Jim Quealey

Personal information
- Full name: James Leslie Quealey
- Born: 20 June 1917 Sydney, Australia

Playing information
- Position: Halfback
Club
| Years | Team | Pld | T | G | FG | P |
| 1938–45 | Balmain | 80 | 13 | 46 | 0 | 131 |
Representative
| Years | Team | Pld | T | G | FG | P |
| 1940 | New South Wales | 1 | 0 | 0 | 0 | 0 |
- Source:

= Jim Quealey =

Australian rugby league footballer (born 1917)

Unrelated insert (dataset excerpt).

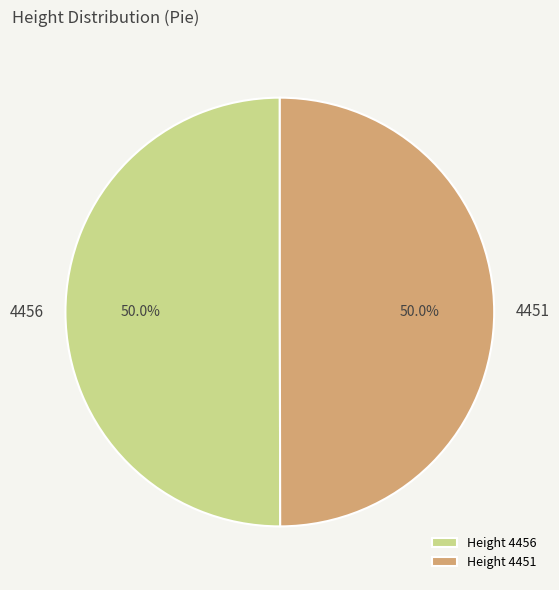

Do Height 4451 and Height 4456 together represent more than half of the pie?

Yes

James Leslie Quealey (born 20 June 1917) was an Australian professional rugby league footballer who played in the 1930s and 1940s. He played for Balmain as a halfback. He was born in Sydney.

==Playing career==
Quealey made his debut in 1938 for Balmain. The following year, Quealey was a member of the Balmain side which won the 1939 premiership defeating South Sydney 33–4 in the grand final at the Sydney Cricket Ground with Quealey scoring a try in the rout. In 1940, Quealey was selected to play for New South Wales in an interstate game against Queensland. Quealey played with Balmain for another 5 seasons but was not a member of the 1944 premiership winning side. He retired at the end of 1945.